Some US states recognize the tort of "public disclosure of private facts" but that generally requires that at least a reasonable effort has been made to keep the facts private, and that a reasonable person would find the disclosure to be "highly offensive". This will not usually apply to the kind of situation described in the question, a social media or other web post showing a person "acting badly" in public. In addition, the very existence of this tort has been challenged on Constitutional grounds in the US, and many states do not recognize it.

If the video as distributed is so edited or commented on as to give a seriously misleading impression, it may come under the tort of "false light" in some US states, or may constitute defamation by implication. That is, i9f a reasonable viewer might well draw a false conclusion, one that could injure the reputation of the person depicted, that might be something that the person could successfully sue on. But the plaintiff would need to establish that the conclusion is in fact false, that a reasonable viewer would be likely to draw it, and that it was in fact injurious. The plaintiff might also need to establish actual harm to reputation, depending on the details and the exact jurisdiction.

In countries other than the US, the laws may well be quite different. In some such countries, any use of a person's image without permission may be actionable.

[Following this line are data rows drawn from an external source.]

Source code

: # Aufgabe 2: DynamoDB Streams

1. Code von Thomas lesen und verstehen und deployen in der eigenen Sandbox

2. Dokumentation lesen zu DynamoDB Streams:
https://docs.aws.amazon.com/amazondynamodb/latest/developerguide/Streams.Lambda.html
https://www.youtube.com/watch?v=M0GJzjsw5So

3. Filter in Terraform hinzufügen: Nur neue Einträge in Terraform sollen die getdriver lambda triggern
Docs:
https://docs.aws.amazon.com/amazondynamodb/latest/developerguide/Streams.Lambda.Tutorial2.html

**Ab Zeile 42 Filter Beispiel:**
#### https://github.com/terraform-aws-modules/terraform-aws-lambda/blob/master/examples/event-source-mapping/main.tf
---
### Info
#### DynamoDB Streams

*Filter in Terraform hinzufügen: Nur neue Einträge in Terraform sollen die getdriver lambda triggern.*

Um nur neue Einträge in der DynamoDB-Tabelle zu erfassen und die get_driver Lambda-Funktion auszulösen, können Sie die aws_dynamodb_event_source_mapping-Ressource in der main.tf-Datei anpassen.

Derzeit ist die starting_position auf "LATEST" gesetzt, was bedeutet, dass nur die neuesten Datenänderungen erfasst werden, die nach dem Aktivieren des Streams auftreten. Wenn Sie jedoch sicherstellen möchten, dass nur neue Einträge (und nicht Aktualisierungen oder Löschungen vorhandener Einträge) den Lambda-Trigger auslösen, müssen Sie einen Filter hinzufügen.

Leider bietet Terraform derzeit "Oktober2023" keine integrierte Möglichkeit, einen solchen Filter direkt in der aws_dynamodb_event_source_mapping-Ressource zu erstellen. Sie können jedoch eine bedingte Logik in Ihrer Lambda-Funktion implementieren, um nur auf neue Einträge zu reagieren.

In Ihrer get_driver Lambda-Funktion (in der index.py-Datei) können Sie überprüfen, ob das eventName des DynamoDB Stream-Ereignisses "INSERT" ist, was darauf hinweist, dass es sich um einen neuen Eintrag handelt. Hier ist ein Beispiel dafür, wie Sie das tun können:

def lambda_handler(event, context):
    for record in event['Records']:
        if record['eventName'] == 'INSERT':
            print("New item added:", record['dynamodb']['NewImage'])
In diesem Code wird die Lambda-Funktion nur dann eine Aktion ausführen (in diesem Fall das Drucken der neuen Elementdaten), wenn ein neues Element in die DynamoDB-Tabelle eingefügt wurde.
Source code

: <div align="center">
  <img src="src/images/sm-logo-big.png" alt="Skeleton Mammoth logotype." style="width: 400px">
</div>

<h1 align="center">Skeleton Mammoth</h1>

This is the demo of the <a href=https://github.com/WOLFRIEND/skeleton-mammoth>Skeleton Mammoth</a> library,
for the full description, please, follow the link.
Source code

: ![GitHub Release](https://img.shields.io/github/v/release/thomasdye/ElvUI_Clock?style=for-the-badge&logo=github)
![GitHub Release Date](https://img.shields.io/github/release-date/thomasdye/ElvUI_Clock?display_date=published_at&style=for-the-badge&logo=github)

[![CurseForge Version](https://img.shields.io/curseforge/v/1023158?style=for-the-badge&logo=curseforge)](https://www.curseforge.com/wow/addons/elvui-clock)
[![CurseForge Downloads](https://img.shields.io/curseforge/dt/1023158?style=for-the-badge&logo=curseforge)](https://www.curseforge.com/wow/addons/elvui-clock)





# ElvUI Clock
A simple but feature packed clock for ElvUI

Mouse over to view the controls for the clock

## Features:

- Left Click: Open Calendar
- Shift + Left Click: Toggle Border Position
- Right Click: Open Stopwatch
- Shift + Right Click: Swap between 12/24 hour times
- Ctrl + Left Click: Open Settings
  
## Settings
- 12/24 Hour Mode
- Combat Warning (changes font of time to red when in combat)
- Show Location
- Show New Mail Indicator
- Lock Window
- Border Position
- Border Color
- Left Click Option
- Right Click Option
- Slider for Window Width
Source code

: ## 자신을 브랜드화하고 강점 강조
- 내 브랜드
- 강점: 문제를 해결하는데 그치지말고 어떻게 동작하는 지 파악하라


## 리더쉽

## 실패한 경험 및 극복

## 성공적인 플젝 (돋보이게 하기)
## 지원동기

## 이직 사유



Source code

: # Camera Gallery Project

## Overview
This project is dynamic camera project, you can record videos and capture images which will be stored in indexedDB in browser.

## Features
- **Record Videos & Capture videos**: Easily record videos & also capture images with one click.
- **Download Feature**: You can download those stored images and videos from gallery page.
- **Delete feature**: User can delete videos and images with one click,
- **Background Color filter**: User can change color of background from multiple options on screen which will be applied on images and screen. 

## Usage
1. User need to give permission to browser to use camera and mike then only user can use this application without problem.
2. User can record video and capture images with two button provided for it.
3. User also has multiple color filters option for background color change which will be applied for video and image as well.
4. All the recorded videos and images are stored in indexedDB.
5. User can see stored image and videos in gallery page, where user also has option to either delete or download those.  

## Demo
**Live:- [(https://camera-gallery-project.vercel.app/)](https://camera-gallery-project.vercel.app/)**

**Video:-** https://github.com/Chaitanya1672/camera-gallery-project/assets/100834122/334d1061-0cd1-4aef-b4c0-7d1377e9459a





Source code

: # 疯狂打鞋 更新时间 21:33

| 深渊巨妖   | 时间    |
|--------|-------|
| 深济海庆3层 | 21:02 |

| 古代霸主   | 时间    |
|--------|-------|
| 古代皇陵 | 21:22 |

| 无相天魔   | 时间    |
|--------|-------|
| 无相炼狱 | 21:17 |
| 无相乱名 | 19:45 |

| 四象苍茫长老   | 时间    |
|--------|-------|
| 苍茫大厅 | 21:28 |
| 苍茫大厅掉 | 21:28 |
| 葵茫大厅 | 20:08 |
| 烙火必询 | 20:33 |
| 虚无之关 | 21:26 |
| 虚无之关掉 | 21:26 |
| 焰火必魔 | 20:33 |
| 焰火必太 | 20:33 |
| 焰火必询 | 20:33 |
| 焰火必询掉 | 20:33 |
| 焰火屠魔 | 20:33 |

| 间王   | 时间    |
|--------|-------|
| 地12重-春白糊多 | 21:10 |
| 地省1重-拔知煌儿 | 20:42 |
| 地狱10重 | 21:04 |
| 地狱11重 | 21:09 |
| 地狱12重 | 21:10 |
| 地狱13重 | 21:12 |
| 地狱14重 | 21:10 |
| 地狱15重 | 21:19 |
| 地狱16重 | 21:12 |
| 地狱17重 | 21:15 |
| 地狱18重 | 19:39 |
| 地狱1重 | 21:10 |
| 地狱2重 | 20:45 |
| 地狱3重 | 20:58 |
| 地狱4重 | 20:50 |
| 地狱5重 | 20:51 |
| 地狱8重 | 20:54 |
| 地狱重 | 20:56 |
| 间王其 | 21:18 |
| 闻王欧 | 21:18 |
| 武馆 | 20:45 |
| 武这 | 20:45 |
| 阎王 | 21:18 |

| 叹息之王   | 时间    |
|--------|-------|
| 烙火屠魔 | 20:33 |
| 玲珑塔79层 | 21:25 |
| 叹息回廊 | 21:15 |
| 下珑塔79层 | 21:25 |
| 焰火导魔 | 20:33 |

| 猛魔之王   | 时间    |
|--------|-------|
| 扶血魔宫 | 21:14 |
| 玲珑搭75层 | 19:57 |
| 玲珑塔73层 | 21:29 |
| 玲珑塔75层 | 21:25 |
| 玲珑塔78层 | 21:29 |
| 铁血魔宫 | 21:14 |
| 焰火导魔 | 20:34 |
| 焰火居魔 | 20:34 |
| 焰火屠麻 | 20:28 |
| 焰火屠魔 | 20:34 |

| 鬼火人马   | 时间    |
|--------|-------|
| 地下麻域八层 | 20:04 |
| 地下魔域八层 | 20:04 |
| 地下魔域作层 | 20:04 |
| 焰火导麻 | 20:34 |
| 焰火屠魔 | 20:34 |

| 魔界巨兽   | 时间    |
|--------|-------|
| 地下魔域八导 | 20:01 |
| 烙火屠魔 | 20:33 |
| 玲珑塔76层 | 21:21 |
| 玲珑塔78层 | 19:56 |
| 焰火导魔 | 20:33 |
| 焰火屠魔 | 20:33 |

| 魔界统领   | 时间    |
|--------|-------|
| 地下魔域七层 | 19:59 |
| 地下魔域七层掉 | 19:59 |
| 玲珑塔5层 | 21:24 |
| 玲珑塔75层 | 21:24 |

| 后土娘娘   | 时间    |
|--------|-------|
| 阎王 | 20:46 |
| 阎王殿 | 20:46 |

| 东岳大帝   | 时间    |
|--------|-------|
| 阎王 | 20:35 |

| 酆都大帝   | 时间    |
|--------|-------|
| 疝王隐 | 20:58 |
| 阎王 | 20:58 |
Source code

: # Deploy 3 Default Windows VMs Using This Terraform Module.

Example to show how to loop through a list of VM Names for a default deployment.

The and other similar privacy laws require a lawful basis to distribute personal information tied to an identifiable natural person. A video of a person is certainly personal information (PI). GDPR Article 6 paragraphs 1(e) and 1(f) identify "processing is necessary for the performance of a task carried out in the public interest" and "processing is necessary for the purposes of the legitimate interests pursued by the controller or by a third party" as potential lawful bases.

Recital 153 of the GDPR says, in relevant part:

... The processing of personal data solely for journalistic purposes, or for the purposes of academic, artistic or literary expression should be subject to derogations or exemptions from certain provisions of this Regulation if necessary to reconcile the right to the protection of personal data with the right to freedom of expression and information, as enshrined in Article 11 of the Charter. 3This should apply in particular to the processing of personal data in the audiovisual field and in news archives and press libraries. ... In order to take account of the importance of the right to freedom of expression in every democratic society, it is necessary to interpret notions relating to that freedom, such as journalism, broadly.

Thus public reports of public actions of potential public interest may well be considered to have a lawful basis, and no0t be restricted by the GDPR.